SELECTION |

---*---

University of Florida to dedicate Library West on Jan. 26

Published: January 18 2007

Category:Announcements, InsideUF

GAINESVILLE, Fla. — The dedication ceremony for the renovated and expanded humanities and social sciences library, Library West, will be held at 1:30 p.m. Jan. 26 in the library on the University of Florida campus.

Dale B. Canelas, director of university libraries, will open the ceremony, followed by remarks from Bernie Machen, president of the University of Florida.

Ralf Remshardt, associate professor and chairman of the university libraries committee, will accept the building for the faculty. John Boyles, president of the student body, will accept for the students.

Michael Connelly, UF alumnus and best-selling author, will present the address “On Libraries.” A former police reporter for the Los Angeles Times, Connelly is the author of 11 acclaimed Harry Bosch thrillers, including “Echo Park,” published in 2006, and several stand-alone best sellers, including the highly acclaimed legal thriller, “The Lincoln Lawyer,” which debuted at No. 1 on the New York Times best seller list in 2005. He has won numerous awards for his writing.

Library West opened in 1967 with 600,000 volumes and 600 study spaces as the Graduate Research Library – the first in the southeastern United States.

---*---

EXCERPTED RECORDS |
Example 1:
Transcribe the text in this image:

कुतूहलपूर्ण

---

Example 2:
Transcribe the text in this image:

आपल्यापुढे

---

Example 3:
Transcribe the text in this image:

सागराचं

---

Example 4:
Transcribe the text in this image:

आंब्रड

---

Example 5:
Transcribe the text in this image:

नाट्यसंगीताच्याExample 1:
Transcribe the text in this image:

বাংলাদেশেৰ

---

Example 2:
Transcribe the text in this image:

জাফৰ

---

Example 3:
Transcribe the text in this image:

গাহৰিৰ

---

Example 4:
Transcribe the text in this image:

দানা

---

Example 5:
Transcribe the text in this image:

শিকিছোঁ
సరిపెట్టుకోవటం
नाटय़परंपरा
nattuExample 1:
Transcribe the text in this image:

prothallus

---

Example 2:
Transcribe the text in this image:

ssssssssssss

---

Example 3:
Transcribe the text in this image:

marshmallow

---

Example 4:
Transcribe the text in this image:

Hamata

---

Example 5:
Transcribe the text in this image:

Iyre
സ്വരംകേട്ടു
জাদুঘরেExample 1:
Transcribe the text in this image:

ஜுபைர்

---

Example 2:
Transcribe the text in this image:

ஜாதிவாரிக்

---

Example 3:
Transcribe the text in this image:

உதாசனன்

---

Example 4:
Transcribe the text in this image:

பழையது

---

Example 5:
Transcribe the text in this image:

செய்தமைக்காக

---*---

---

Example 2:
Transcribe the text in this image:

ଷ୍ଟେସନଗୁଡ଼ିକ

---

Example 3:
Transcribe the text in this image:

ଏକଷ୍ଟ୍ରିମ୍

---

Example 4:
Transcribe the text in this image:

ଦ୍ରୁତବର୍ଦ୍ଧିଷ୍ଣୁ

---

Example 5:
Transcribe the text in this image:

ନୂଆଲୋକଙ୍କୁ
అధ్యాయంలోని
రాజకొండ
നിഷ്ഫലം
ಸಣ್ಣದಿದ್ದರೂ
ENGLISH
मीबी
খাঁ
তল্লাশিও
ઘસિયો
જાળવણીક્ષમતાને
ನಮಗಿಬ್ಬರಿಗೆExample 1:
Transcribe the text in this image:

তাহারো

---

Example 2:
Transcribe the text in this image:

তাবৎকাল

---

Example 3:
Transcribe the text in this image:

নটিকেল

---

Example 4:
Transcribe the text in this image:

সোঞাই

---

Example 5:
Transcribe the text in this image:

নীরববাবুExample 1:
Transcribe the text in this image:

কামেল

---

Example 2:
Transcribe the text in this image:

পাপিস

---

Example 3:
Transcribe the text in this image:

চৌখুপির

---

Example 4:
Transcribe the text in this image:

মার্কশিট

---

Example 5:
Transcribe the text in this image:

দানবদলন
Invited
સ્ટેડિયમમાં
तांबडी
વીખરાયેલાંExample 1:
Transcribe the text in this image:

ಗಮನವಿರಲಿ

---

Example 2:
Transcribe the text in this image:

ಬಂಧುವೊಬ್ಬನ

---*---

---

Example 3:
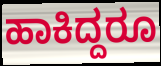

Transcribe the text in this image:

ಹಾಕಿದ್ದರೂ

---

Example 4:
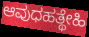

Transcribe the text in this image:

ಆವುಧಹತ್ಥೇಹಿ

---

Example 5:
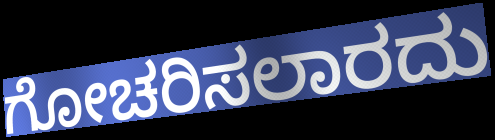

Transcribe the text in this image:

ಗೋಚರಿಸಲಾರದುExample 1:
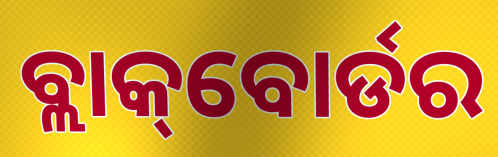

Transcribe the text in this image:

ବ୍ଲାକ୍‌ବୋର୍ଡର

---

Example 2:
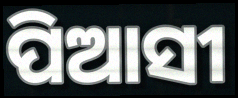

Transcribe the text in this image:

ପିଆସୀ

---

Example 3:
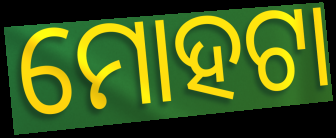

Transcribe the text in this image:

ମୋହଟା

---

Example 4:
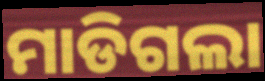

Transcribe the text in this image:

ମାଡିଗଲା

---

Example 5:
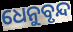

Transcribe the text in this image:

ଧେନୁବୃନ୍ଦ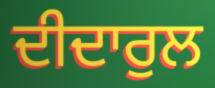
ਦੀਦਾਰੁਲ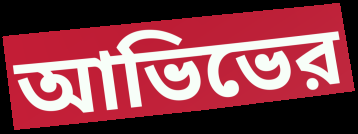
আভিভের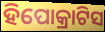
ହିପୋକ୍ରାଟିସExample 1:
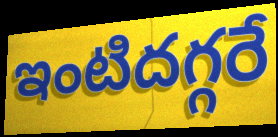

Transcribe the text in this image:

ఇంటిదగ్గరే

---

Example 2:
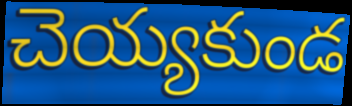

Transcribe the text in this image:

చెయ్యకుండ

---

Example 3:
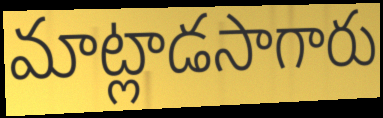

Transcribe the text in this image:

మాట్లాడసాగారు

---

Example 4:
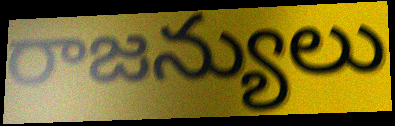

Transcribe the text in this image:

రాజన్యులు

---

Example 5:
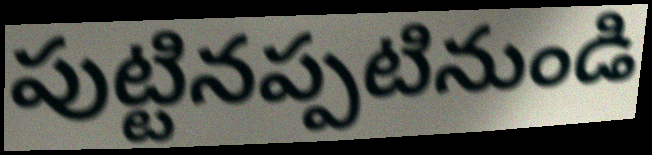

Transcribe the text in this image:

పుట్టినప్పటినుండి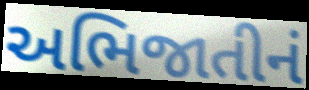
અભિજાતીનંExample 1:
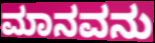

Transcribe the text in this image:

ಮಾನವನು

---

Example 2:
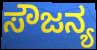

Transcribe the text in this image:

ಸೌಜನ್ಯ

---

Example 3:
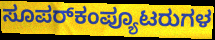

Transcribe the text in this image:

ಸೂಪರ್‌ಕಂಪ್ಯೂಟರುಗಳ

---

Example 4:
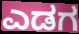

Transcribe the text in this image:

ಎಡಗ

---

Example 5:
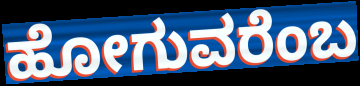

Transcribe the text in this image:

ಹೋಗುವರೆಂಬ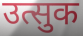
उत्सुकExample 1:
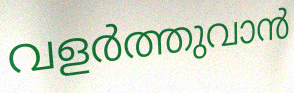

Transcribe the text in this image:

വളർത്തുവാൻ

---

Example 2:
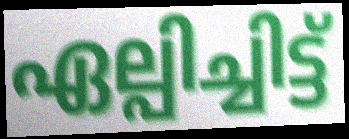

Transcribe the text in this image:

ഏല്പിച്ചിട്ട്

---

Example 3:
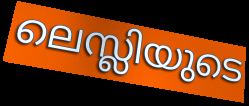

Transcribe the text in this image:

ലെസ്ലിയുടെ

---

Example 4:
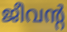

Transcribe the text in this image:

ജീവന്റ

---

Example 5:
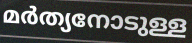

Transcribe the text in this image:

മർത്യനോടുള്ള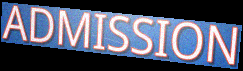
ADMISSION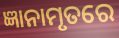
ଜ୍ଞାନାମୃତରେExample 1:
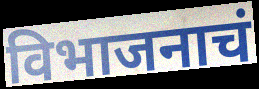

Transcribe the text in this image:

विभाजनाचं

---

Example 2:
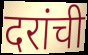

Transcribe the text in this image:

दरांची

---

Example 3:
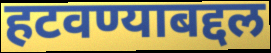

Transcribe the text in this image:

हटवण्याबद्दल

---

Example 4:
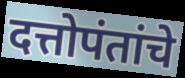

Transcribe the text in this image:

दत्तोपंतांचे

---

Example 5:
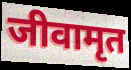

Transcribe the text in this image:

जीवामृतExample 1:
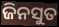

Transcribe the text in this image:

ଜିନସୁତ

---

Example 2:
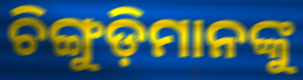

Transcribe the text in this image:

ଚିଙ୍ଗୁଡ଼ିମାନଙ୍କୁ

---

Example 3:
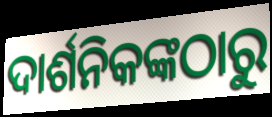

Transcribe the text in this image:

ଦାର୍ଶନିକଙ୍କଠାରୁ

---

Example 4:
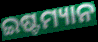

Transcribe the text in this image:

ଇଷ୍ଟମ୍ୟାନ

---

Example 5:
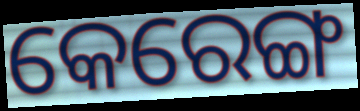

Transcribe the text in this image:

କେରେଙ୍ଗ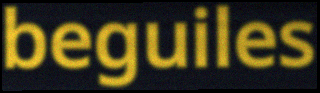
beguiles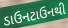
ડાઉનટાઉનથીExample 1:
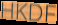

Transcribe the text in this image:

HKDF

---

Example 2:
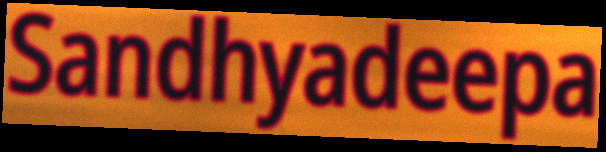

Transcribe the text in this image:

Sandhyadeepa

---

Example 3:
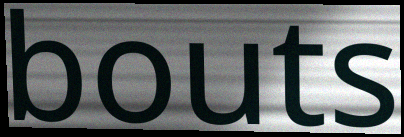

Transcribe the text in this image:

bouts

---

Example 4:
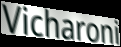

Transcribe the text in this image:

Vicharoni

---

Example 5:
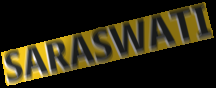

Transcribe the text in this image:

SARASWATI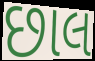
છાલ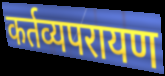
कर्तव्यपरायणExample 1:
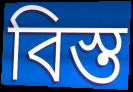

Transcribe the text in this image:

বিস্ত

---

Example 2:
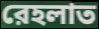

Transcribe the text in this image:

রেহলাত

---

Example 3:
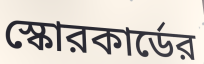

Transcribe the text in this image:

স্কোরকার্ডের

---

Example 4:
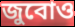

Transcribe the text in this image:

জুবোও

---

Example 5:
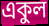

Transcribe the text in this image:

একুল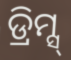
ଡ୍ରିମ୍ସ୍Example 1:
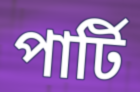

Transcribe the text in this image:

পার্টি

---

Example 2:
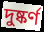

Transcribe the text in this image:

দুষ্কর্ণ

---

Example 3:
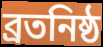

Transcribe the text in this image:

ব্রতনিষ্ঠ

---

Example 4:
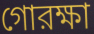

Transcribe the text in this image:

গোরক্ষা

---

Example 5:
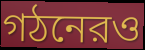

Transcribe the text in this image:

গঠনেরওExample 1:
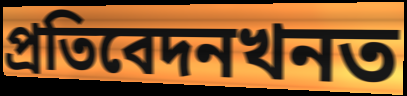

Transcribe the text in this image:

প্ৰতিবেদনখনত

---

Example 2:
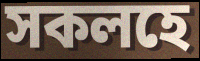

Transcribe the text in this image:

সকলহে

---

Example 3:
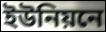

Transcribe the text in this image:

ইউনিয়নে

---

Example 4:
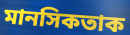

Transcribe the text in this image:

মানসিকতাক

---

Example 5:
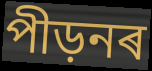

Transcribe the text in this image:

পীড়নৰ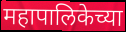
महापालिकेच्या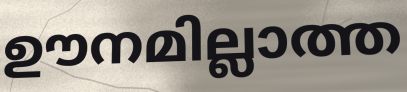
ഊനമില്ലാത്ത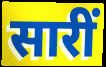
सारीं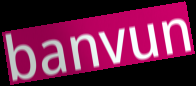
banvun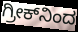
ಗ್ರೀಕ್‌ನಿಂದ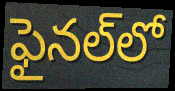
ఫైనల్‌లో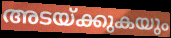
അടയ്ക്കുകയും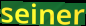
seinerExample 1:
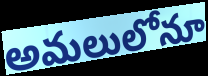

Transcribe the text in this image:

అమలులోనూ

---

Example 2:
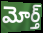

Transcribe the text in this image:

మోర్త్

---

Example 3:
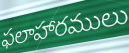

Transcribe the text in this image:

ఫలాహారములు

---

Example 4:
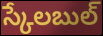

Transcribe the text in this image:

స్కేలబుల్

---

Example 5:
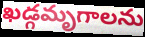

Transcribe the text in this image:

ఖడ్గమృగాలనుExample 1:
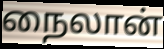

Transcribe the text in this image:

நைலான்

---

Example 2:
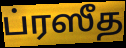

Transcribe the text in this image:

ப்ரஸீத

---*---

PROMPT A | In the Library West announcement, who is named to accept the building for the students?
PROMPT B | Reproduce the Library West announcement word for word, from "University of Florida to" up to and including "for the students.".
The data comes from a different source than the Library West announcement.

FULL ANSWER A | John Boyles, president of the student body.

FULL ANSWER B |
University of Florida to dedicate Library West on Jan. 26

Published: January 18 2007

Category:Announcements, InsideUF

GAINESVILLE, Fla. — The dedication ceremony for the renovated and expanded humanities and social sciences library, Library West, will be held at 1:30 p.m. Jan. 26 in the library on the University of Florida campus.

Dale B. Canelas, director of university libraries, will open the ceremony, followed by remarks from Bernie Machen, president of the University of Florida.

Ralf Remshardt, associate professor and chairman of the university libraries committee, will accept the building for the faculty. John Boyles, president of the student body, will accept for the students.